The researchers know that more, and more unsafe, storms have begun to transpire as the climate warms. A team of scientists has reported an underlying description, using meteorological satellite data gathered over a 35-year in observation period.
The examination of the movement and interaction of mechanical energies crossways the atmosphere, published January 24 in the journal Nature Communications, is the first to sightsee long-term variations of the Lorenz energy cycle -- a complex formula used to describe the interface between potential and kinetic energy in the atmosphere -- and offers a new outlook on what is happening with global warming.
Observers Created New Hypothesis Of Growing Climate Change
"It is a new way to look at and explain what people have observed," said Liming Li, assistant professor of physics at the University of Houston and corresponding author of the paper. "We found that the efficiency of Earth's global atmosphere as a heat engine is increasing during the past four decades in response to climate change."
In this case, augmented efficiency isn't a good thing.

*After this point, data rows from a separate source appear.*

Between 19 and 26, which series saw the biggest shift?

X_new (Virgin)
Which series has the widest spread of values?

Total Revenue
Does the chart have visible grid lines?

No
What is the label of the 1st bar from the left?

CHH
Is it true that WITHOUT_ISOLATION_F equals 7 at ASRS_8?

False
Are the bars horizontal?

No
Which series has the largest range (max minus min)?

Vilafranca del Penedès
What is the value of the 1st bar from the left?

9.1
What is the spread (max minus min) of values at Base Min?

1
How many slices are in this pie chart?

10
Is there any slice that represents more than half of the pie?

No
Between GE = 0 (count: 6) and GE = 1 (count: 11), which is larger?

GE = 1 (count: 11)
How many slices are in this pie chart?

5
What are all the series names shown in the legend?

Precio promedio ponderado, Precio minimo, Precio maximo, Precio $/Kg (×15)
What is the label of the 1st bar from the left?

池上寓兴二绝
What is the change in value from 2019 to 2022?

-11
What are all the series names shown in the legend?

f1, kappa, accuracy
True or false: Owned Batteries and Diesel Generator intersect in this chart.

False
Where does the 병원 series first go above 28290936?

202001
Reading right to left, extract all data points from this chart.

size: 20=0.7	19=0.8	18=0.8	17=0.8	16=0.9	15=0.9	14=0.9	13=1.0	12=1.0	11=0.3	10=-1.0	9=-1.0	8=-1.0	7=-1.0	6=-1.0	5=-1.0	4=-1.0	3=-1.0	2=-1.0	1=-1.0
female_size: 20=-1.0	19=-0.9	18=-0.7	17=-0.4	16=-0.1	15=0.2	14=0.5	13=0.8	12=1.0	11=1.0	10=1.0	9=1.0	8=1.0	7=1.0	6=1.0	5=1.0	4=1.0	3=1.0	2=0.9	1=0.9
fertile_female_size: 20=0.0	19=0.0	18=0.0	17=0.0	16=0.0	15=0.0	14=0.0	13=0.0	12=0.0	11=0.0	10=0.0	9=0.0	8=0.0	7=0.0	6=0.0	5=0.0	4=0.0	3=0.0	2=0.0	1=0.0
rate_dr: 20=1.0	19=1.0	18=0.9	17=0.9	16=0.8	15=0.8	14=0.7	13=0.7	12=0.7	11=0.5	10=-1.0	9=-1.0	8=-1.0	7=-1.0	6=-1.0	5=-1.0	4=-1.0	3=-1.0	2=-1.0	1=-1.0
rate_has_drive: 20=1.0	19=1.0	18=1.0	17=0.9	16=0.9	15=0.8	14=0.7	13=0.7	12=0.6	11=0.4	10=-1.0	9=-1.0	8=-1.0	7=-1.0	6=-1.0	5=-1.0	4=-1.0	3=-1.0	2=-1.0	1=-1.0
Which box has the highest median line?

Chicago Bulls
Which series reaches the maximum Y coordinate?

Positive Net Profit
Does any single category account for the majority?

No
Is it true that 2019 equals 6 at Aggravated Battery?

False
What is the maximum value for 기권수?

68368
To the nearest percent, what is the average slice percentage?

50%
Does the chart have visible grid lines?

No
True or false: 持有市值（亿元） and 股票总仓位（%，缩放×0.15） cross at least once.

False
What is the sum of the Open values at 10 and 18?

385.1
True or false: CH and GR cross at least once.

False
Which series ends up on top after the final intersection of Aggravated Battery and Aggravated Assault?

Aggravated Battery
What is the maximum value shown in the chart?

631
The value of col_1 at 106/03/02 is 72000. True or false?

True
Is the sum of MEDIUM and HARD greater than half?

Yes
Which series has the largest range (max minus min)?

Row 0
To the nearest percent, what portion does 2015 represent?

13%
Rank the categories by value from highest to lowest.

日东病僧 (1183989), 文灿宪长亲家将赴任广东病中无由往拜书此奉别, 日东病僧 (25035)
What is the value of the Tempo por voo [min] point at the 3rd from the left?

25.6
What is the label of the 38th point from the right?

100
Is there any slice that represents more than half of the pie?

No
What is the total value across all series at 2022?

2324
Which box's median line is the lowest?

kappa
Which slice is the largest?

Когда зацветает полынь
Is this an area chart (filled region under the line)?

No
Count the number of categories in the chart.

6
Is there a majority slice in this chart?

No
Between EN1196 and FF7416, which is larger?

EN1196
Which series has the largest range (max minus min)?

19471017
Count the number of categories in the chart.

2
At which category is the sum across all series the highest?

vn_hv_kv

It suggests more possible energy is being transformed to kinetic energy -- that is driving atmospheric cycle - resulting in a greater potential for devastating storms in regions where the adaptation takes place. Uncontrolled, climate drastically changed.
"Our studies suggest that most energy components in the Lorenz energy cycle have optimistic trends," the researchers wrote. "Thus, the efficiency of Earth's global heat engine increased during the past 35 years."
In addition to Li, researchers gathered data in the work include Yefeng Pan, first author and a former doctoral student at UH; Xun Jiang, associate professor of earth and atmospheric sciences at UH; Gan Li, Wentao Zhang and Xinyue Wang, all of Guilin University of Electronic Technology; and Andrew P. Ingersoll of the California Institute of Technology.
Data Shows Drastic Changes Since The Start Of Global Concern
The researchers used three self-regulating meteorological datasets to track variables including three-dimensional wind field, geopotential-height field, and temperature field at points across the globe since 1979 to 2013 and still progresses today. They then used the data to figure out the Lorenz energy cycle of the global atmosphere. Such an immense energy cycle in the atmosphere significantly effects weather and climate.
Previous studies have covered only five-year and 10-year periods before 1973, Li said. "Now we can examine the Lorenz energy cycle of the global atmosphere during the past 35 years, using satellite-based annotations," he said.
While the researchers reported that the total mechanical energy of the global atmosphere remains constant over time, there has been a significant increase in what they describe as "eddy energies," or the energies associated with storms, eddies, and turbulence.
Li said the positive trends for eddy energies were particularly pronounced in the southern hemisphere and over parts of Asia, and point out that escalating storm activity over the southern oceans and increasing drought in Central Asia contribute to the positive trends.
"This is a new viewpoint to explain global warming from an energy perspective," he said.